Task prompt => Can you replace "Page size" with "Canvas size" in the stretch from the start of the entries through the line that contains "Identify the document", leaving everything else unchanged and giving back only those lines?

[Element position data]
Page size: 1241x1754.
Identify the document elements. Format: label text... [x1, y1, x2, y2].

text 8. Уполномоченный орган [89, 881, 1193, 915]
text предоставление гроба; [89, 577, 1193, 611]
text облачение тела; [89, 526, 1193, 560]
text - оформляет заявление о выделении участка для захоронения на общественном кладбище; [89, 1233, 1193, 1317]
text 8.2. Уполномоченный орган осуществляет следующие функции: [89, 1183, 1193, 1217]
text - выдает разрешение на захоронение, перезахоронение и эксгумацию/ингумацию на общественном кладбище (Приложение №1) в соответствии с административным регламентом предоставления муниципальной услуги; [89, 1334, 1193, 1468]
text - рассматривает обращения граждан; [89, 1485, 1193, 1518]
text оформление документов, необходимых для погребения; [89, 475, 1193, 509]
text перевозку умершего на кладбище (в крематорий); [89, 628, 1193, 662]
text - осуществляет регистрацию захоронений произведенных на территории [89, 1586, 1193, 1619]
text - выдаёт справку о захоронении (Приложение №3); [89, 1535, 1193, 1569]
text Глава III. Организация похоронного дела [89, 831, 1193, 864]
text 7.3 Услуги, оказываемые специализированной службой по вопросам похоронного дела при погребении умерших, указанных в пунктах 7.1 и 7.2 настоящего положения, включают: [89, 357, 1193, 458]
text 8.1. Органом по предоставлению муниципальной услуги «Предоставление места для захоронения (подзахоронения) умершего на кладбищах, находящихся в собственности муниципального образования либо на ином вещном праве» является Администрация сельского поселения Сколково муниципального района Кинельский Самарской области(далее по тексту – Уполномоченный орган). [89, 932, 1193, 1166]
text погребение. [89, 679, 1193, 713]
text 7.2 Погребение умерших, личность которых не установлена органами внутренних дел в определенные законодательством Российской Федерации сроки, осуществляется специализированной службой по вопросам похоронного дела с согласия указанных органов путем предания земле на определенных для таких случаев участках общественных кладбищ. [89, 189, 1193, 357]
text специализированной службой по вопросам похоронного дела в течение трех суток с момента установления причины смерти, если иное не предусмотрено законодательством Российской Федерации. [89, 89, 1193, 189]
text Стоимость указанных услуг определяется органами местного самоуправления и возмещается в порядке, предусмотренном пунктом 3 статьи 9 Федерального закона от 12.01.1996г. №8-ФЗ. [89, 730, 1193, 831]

Worked solution =>
Canvas size: 1241x1754.
Identify the document elements. Format: label text... [x1, y1, x2, y2].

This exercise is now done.